From What Took You So Long? by Sheldon Kopp
Often things are as bad as they seem.
Even so, some of the time it's possible to enjoy life as it is.
But the better anything gets, the more you'll miss it when it's gone.
Why grieve when nothing helps? We cry because nothing helps.
If you stubbornly refuse to mourn your losses, you get depressed.
What's a person to do about feeling helpless? For a while there's just no way to see what's funny about being stuck.
At last you cry out in anguish: "Why me?" God answers: "Why not?"
You can so stand it.
After all, it's only pain.
What makes it seem unbearable is your mistaken belief that it can be cured.
I have never begun any important venture for which I felt adequately prepared.
Without knowing for sure what's right or wrong, take your best shot.
There's just no way to get it all straight. Mistakes are inevitable.
Control is an illusion.
You wait for everything to be all right, knowing all the while that the next problem is already in the mail.
Complaining can become a way of boasting about how much suffering you can endure.
If we allow pain more of our attention than it requires, we miss some opportunities for joy.
Escape is not a dirty word. None of us can face what's happening head-on all of the time.
It's all right to pretend sometimes. The only danger lies in pretending that you are not pretending.
We don't have to pass the time. The time will pass in any case.
Remember, we are all in this alone.
It helps to know that everyone is in the same situation.

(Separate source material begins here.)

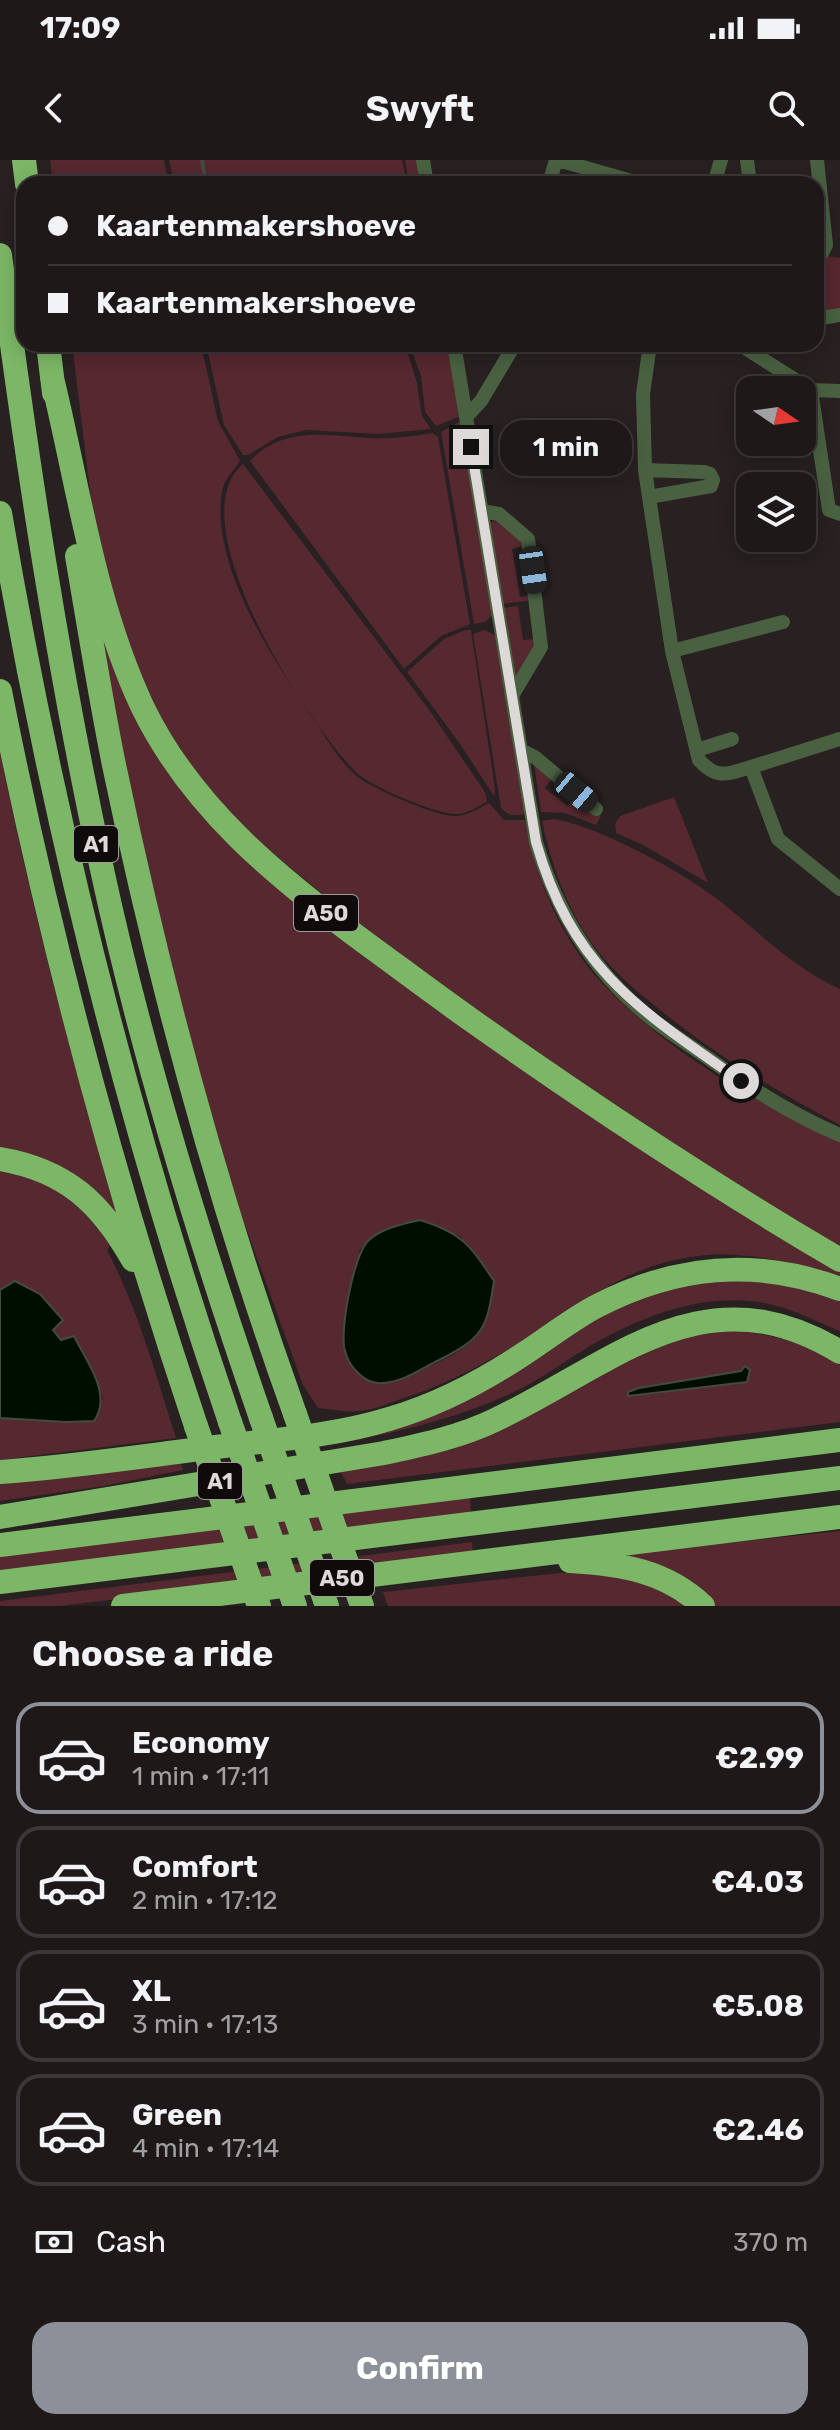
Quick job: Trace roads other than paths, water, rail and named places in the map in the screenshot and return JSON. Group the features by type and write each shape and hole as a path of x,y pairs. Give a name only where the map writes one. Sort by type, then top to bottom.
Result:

It helps, but not a whole lot.
Unable to get our own way, often we settle for trying to prevent other people from getting their way.
We insist that our situation is special. It's so hard to accept how ordinary we all are.
We must learn to love in the absence of illusions.
We must try to live a just life in an unjust world.
We must be willing to go on caring even when we are helpless to change things.
Our best may not turn out to be good enough. Still it will have to do.
I'm not OK. You're not OK. And that's OK.
(The final line above, a direct shot at one of the greatest of '70s clichés, makes it clear that Kopp is not particularly interested in our self-esteem.)